Received 12 May 2014; Accepted 2 September 2014; Published 23 September 2014

Academic Editor: Tomoo Okada

Copyright © 2014 Hsin-Jen Chen et al. This is an open access article distributed under the Creative Commons Attribution License, which permits unrestricted use, distribution, and reproduction in any medium, provided the original work is properly cited.

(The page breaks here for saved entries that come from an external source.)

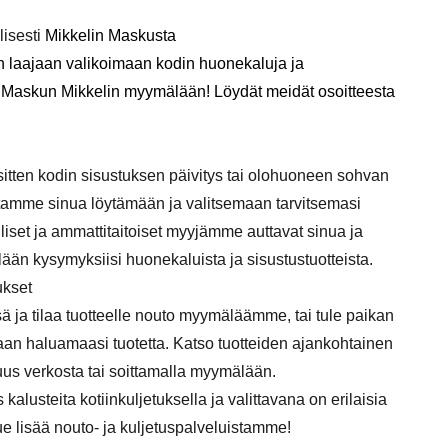
lisesti
Mikkelin Maskusta
n laajaan valikoimaan kodin huonekaluja ja
a Maskun Mikkelin myymälään! Löydät meidät osoitteesta
itten kodin sisustuksen päivitys tai olohuoneen sohvan
tamme sinua löytämään ja valitsemaan tarvitsemasi
lliset ja ammattitaitoiset myyjämme auttavat sinua ja
lään kysymyksiisi huonekaluista ja sisustustuotteista.
ukset
ä ja tilaa tuotteelle nouto myymäläämme, tai tule paikan
an haluamaasi tuotetta. Katso tuotteiden ajankohtainen
s verkosta tai soittamalla myymälään.
lusteita kotiinkuljetuksella ja valittavana on erilaisia
Lue lisää nouto- ja kuljetuspalveluistamme!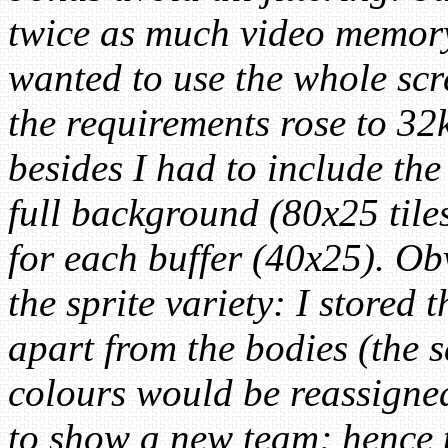
twice as much video memory
wanted to use the whole scr
the requirements rose to 32
besides I had to include the
full background (80x25 tile
for each buffer (40x25). Obv
the sprite variety: I stored
apart from the bodies (the s
colours would be reassigne
to show a new team; hence 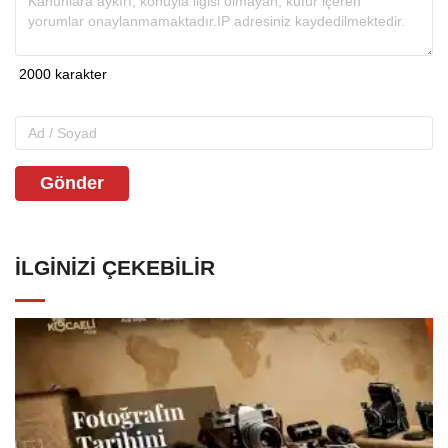
Gönder
İLGINIZI ÇEKEBILIR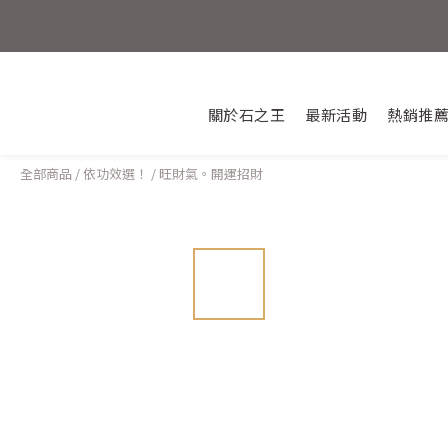
💎新朋友
關於石之王
最新活動
熱銷推
活動結束
全部商品
/
依功效選！
/
旺財氣。開運招財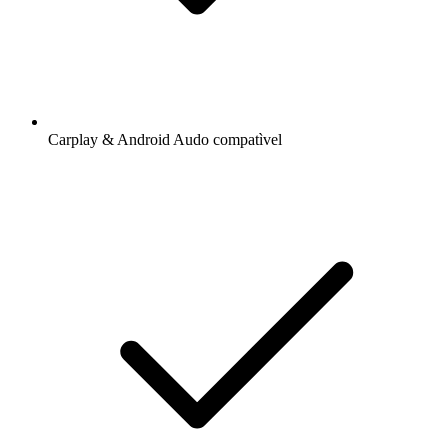
Carplay & Android Audo compatìvel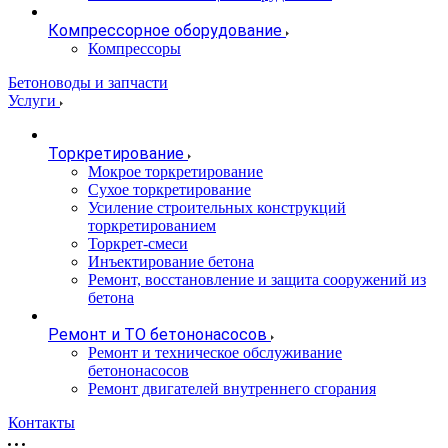
Компрессорное оборудование
Компрессоры
Бетоноводы и запчасти
Услуги
Торкретирование
Мокрое торкретирование
Сухое торкретирование
Усиление строительных конструкций
торкретированием
Торкрет-смеси
Инъектирование бетона
Ремонт, восстановление и защита сооружений из
бетона
Ремонт и ТО бетононасосов
Ремонт и техническое обслуживание
бетононасосов
Ремонт двигателей внутреннего сгорания
Контакты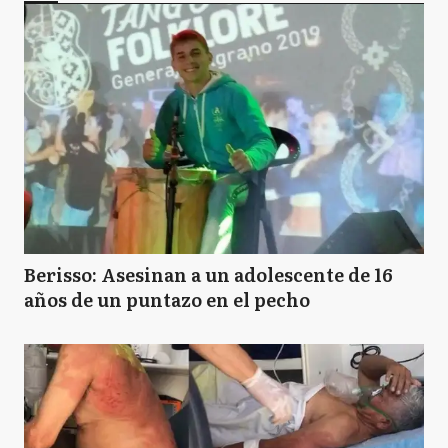
Berisso: Asesinan a un adolescente de 16
años de un puntazo en el pecho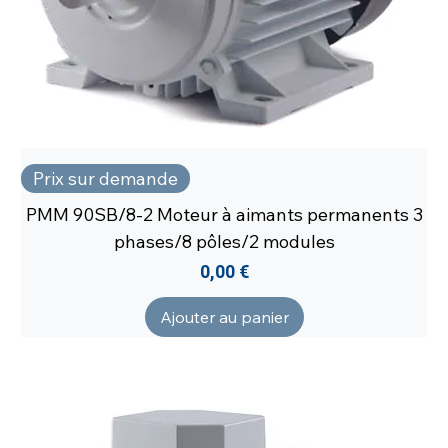
Prix sur demande
PMM 90SB/8-2 Moteur à aimants permanents 3
phases/8 pôles/2 modules
Prix
0,00 €
Ajouter au panier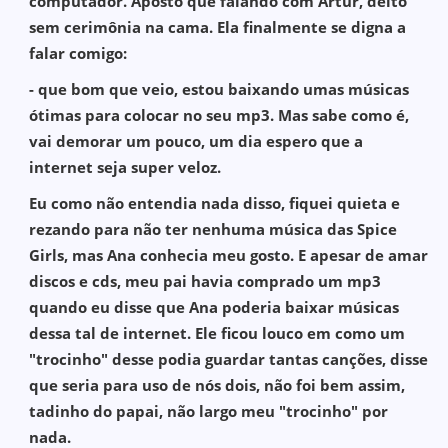
computador. Aposto que falando com Artur, deito
sem cerimônia na cama. Ela finalmente se digna a
falar comigo:
- que bom que veio, estou baixando umas músicas
ótimas para colocar no seu mp3. Mas sabe como é,
vai demorar um pouco, um dia espero que a
internet seja super veloz.
Eu como não entendia nada disso, fiquei quieta e
rezando para não ter nenhuma música das Spice
Girls, mas Ana conhecia meu gosto. E apesar de amar
discos e cds, meu pai havia comprado um mp3
quando eu disse que Ana poderia baixar músicas
dessa tal de internet. Ele ficou louco em como um
"trocinho" desse podia guardar tantas canções, disse
que seria para uso de nós dois, não foi bem assim,
tadinho do papai, não largo meu "trocinho" por
nada.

Studies suggested that the married population has an increased risk of obesity and assimilation between spouses’ body weight. We examined what factors may affect married spouses’ resemblance in weight status and habitual physical activity (HPA) and the association of obesity/HPA with spouses’ sociodemoeconomic characteristics and lifestyles. Medical Expenditure Panel Survey data of 11,403 adult married couples in the US during years 2006–2008 were used. Absolute-scale difference and relative-scale resemblance indices (correlation and kappa coefficients) in body mass index (BMI) and HPA were estimated by couples’ socioeconomic and demographic characteristics. We found that spousal difference in BMI was smaller for couples with a lower household income, for who were both unemployed, and for older spouses. Correlation coefficient between spouses’ BMI was 0.24, differing by race/ethnicity and family size. Kappa coefficient for weight status (obesity: BMI ≥ 30, overweight: 30 > BMI ≥ 25) was 0.11 and 0.35 for HPA. Never-working women’s husbands had lower odds of obesity than employed women’s husbands (OR = 0.69 (95% CI = 0.53–0.89)). Men’s unemployment status was associated with wives’ greater odds of obesity (OR = 1.31 (95% CI = 1.01–1.71)). HPA was associated with men’s employment status and income level, but not with women’s. The population representative survey showed that spousal resemblance in weight status and HPA varied with socioeconomic and demographic factors.